WHAT YOU NEED TO DO
Using "Operating" as the search string, find the matching lines below and copy them.

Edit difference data
==*==

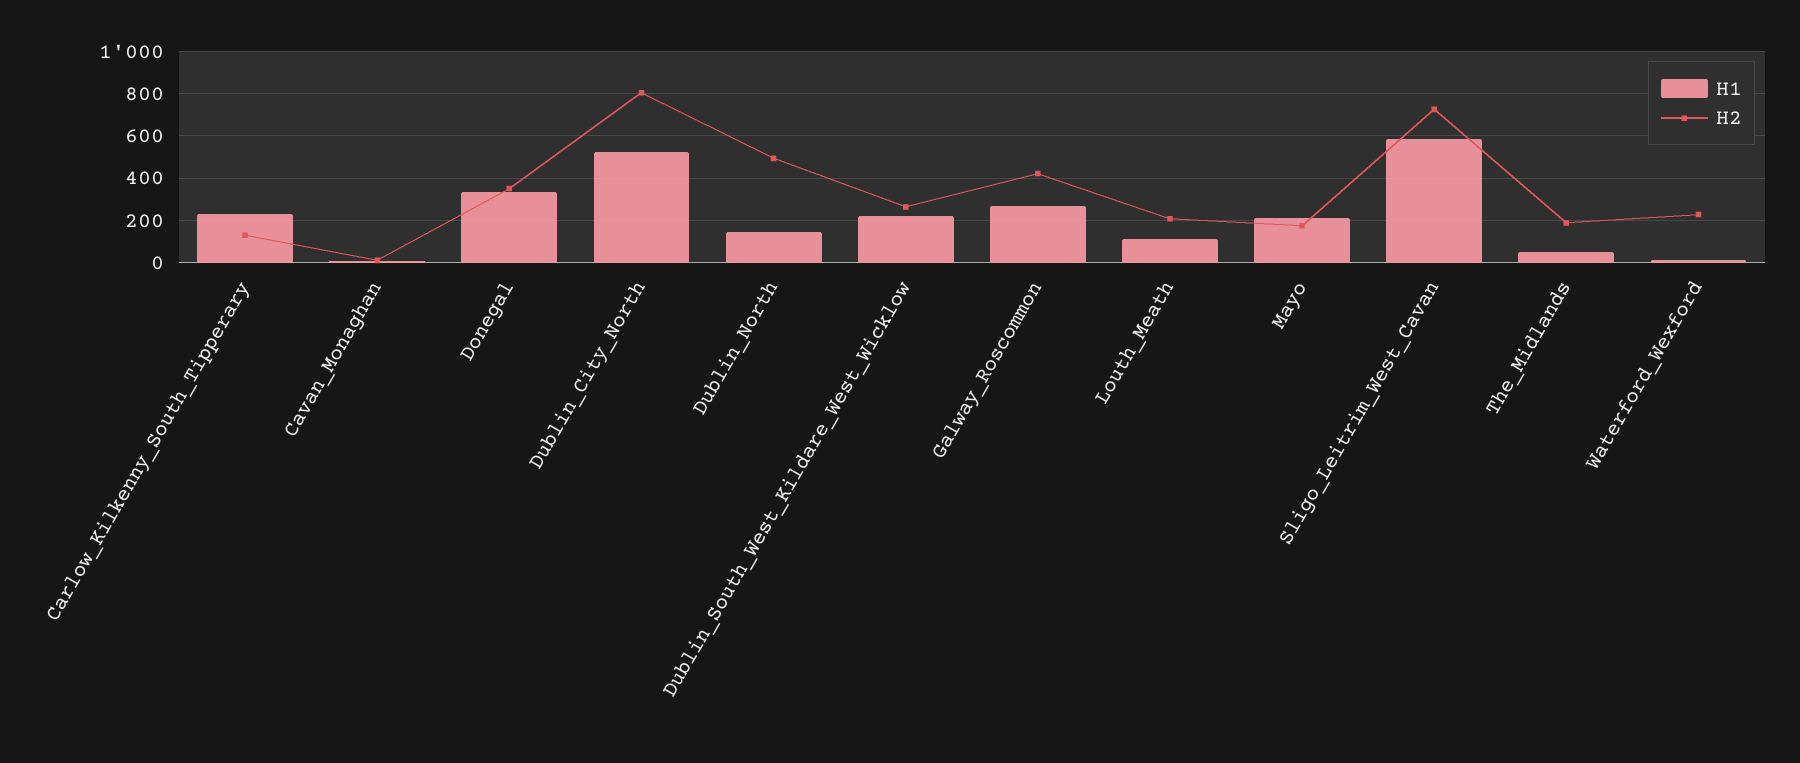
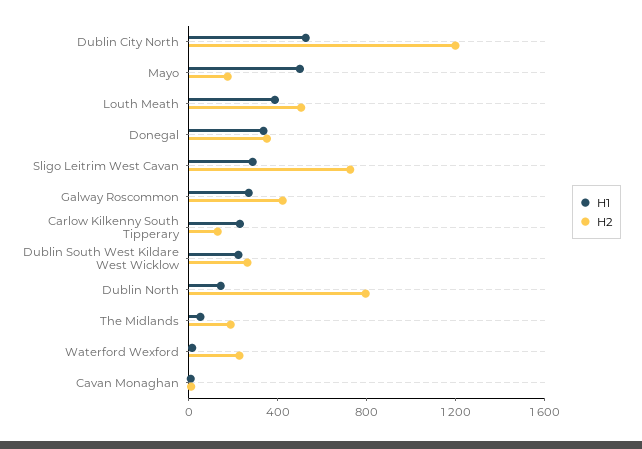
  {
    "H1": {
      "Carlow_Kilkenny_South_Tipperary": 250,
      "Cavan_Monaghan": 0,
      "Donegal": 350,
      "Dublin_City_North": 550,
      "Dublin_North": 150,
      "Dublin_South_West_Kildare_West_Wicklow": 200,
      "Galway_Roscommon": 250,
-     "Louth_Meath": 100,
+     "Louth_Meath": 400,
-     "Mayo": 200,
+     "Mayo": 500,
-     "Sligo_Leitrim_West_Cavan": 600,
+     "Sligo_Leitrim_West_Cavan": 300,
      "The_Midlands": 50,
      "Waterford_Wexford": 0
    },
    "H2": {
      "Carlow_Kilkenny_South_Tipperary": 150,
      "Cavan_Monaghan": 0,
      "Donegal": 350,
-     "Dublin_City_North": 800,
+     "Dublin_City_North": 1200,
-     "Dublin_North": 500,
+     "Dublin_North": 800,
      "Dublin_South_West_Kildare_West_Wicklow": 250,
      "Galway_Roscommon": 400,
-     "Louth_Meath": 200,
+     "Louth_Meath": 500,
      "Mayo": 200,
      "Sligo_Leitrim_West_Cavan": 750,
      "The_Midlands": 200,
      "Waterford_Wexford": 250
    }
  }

==*==

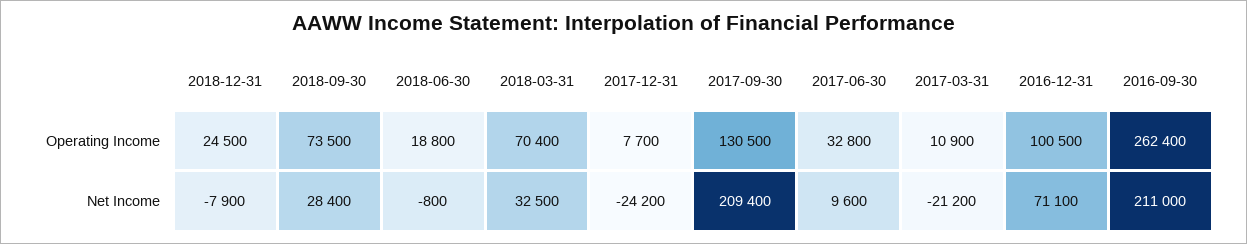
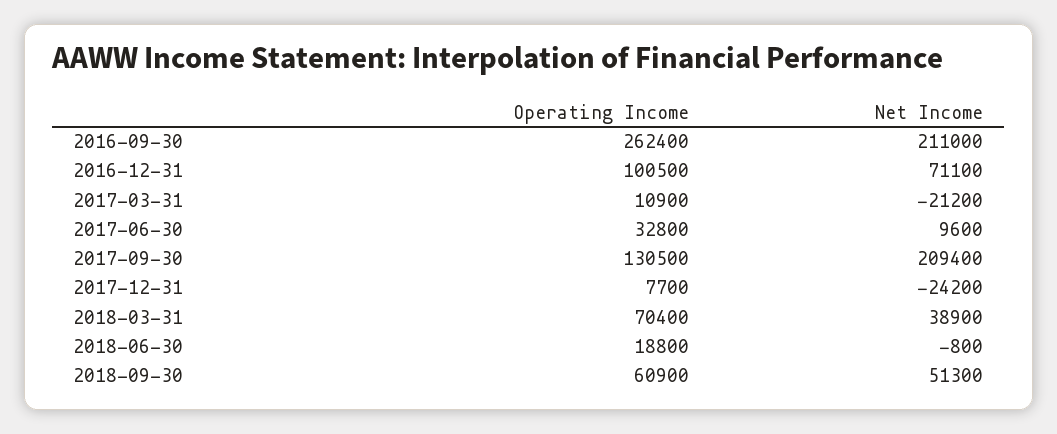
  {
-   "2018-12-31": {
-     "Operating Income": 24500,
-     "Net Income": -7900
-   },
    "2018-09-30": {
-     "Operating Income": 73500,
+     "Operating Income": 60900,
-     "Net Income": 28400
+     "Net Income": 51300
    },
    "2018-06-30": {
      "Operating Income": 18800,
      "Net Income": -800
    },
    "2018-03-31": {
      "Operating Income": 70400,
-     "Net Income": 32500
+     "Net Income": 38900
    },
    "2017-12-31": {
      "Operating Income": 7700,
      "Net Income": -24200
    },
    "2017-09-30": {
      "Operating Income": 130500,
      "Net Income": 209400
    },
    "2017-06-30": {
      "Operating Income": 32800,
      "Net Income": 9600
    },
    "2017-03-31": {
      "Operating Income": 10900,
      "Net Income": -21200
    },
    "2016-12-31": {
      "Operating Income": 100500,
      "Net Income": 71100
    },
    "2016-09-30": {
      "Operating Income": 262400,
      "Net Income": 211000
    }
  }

==*==

FINAL ANSWER
-     "Operating Income": 24500,
-     "Operating Income": 73500,
+     "Operating Income": 60900,
      "Operating Income": 18800,
      "Operating Income": 70400,
      "Operating Income": 7700,
      "Operating Income": 130500,
      "Operating Income": 32800,
      "Operating Income": 10900,
      "Operating Income": 100500,
      "Operating Income": 262400,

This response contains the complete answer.